HOW TO COMPLETE THIS TASK: Lines from the one with "X43996Y43898D02*" through the end of the listing below should be set down exactly, with no other line included.

ENTRIES SHOWN:
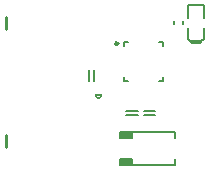
<source format=gto>
G04*
G04 #@! TF.GenerationSoftware,Altium Limited,Altium Designer,18.0.11 (651)*
G04*
G04 Layer_Color=65535*
%FSLAX25Y25*%
%MOIN*%
G70*
G01*
G75*
%ADD10C,0.00984*%
%ADD11C,0.00787*%
%ADD12C,0.00500*%
%ADD13C,0.01000*%
%ADD14R,0.03937X0.01968*%
D10*
X41929Y44685D02*
G03*
X41929Y44685I-492J0D01*
G01*
D11*
X34459Y27461D02*
G03*
X36329Y27461I935J0D01*
G01*
X43996Y43898D02*
Y45276D01*
X45374D01*
X55610D02*
X56988D01*
Y43898D02*
Y45276D01*
Y32283D02*
Y33661D01*
X55610Y32283D02*
X56988D01*
X43996D02*
Y33661D01*
Y32283D02*
X45374D01*
X35315Y27461D02*
X36329D01*
X34459D02*
X35472D01*
D12*
X42716Y4134D02*
X60827D01*
X42716Y15157D02*
X60827D01*
Y4134D02*
Y6102D01*
X42716Y4134D02*
Y6102D01*
X60827Y13189D02*
Y15157D01*
X42716Y13189D02*
Y15157D01*
Y6102D02*
X46653D01*
X42716Y13189D02*
X46653D01*
Y4134D02*
Y6059D01*
Y13189D02*
Y15157D01*
X33771Y32082D02*
Y35831D01*
X32371Y32082D02*
Y35831D01*
X60408Y51073D02*
Y52273D01*
X63608Y51073D02*
Y52273D01*
X66437Y44980D02*
X69193D01*
X70472Y53347D02*
Y57677D01*
X65157Y53347D02*
Y57677D01*
X70472D01*
Y46260D02*
Y49803D01*
X65157Y46260D02*
Y49803D01*
Y46260D02*
X65945Y45472D01*
X65846Y45571D02*
X66437Y44980D01*
X69193D02*
X69882Y45669D01*
X65945Y45472D02*
X69685D01*
X70472Y46260D01*
X44680Y20954D02*
X48430D01*
X44680Y22354D02*
X48430D01*
X50487D02*
X54237D01*
X50487Y20954D02*
X54237D01*
D13*
X4724Y49606D02*
Y53543D01*
Y10236D02*
Y14173D01*
D14*
X44685Y5118D02*
D03*
Y14173D02*
D03*
M02*

</source>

EXPECTED OUTPUT:
X43996Y43898D02*
Y45276D01*
X45374D01*
X55610D02*
X56988D01*
Y43898D02*
Y45276D01*
Y32283D02*
Y33661D01*
X55610Y32283D02*
X56988D01*
X43996D02*
Y33661D01*
Y32283D02*
X45374D01*
X35315Y27461D02*
X36329D01*
X34459D02*
X35472D01*
D12*
X42716Y4134D02*
X60827D01*
X42716Y15157D02*
X60827D01*
Y4134D02*
Y6102D01*
X42716Y4134D02*
Y6102D01*
X60827Y13189D02*
Y15157D01*
X42716Y13189D02*
Y15157D01*
Y6102D02*
X46653D01*
X42716Y13189D02*
X46653D01*
Y4134D02*
Y6059D01*
Y13189D02*
Y15157D01*
X33771Y32082D02*
Y35831D01*
X32371Y32082D02*
Y35831D01*
X60408Y51073D02*
Y52273D01*
X63608Y51073D02*
Y52273D01*
X66437Y44980D02*
X69193D01*
X70472Y53347D02*
Y57677D01*
X65157Y53347D02*
Y57677D01*
X70472D01*
Y46260D02*
Y49803D01*
X65157Y46260D02*
Y49803D01*
Y46260D02*
X65945Y45472D01*
X65846Y45571D02*
X66437Y44980D01*
X69193D02*
X69882Y45669D01*
X65945Y45472D02*
X69685D01*
X70472Y46260D01*
X44680Y20954D02*
X48430D01*
X44680Y22354D02*
X48430D01*
X50487D02*
X54237D01*
X50487Y20954D02*
X54237D01*
D13*
X4724Y49606D02*
Y53543D01*
Y10236D02*
Y14173D01*
D14*
X44685Y5118D02*
D03*
Y14173D02*
D03*
M02*

</source>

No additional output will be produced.